Today we will talk about one of the less pleasant aspects of summer, stinging insects and how to avoid them.
Wasps, hornets and bees can all sting, but they are not the same insects. Wasps are long, slender, and hairless. They often build nests on branches, porch ceilings, above door frames, and under eaves.
They aren't typically aggressive, but they may sting if disturbed or to defend a nest. If there is a nest on your property don't try to remove it yourself, call a licensed professional to take care of it.
Hornets often become a problem in the later part of summer, they can look like wasps, but they are far more aggressive, they will attack anyone who invades their space and their stings are particularly painful.
Unlike honeybees, hornets can sting multiple times, they often build nest in branches and on houses and shades. If you see a nest on your property, keep away and call a pest professional to safely remove it.
Honeybees, bumblebees, and carpenter bees are all common bee species. When not in a bee-keeper's hive honeybees live in colonies in hollow trees, and as pollinators they are highly-beneficial to surrounding plant life.

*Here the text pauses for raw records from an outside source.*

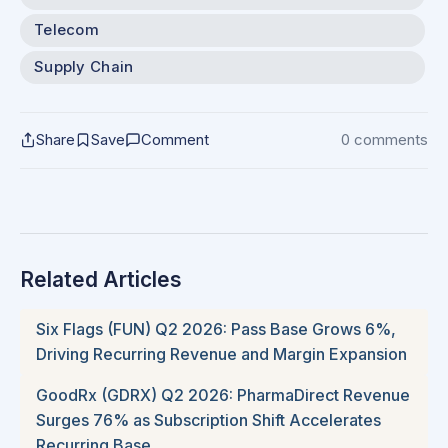
Telecom
Supply Chain
Share
Save
Comment
0 comments
Related Articles
Six Flags (FUN) Q2 2026: Pass Base Grows 6%,
Driving Recurring Revenue and Margin Expansion
GoodRx (GDRX) Q2 2026: PharmaDirect Revenue
Surges 76% as Subscription Shift Accelerates
Recurring Base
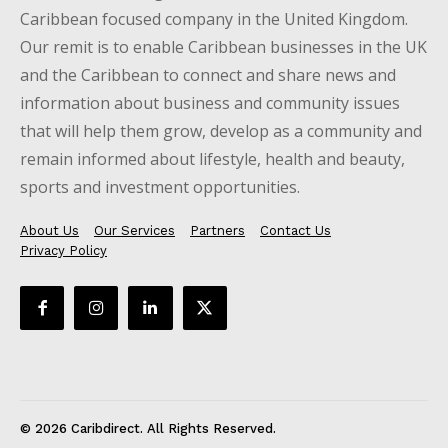
Caribbean focused company in the United Kingdom.
Our remit is to enable Caribbean businesses in the UK
and the Caribbean to connect and share news and
information about business and community issues
that will help them grow, develop as a community and
remain informed about lifestyle, health and beauty,
sports and investment opportunities.
About Us
Our Services
Partners
Contact Us
Privacy Policy
© 2026 Caribdirect. All Rights Reserved.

Bumblebees are bigger and usually nest in the ground, they can sting more than once. Carpenter bees look similar to bumblebees, but they are not very dangerous to humans and they rarely sting. They can however damage wood structures if not controlled.
Stinging insects send more than half a million people to the hospital every year. So always exercise caution if you do come across one.
Don't make sudden movements and don't swat at it, stay still and don't provoke it into stinging. If you are stung carefully remove the stinger and seek medical attention promptly.
If you find a stinging insect nest on your home or your yard, don't try to remove it yourself. A licensed pest professional can help solve the problem.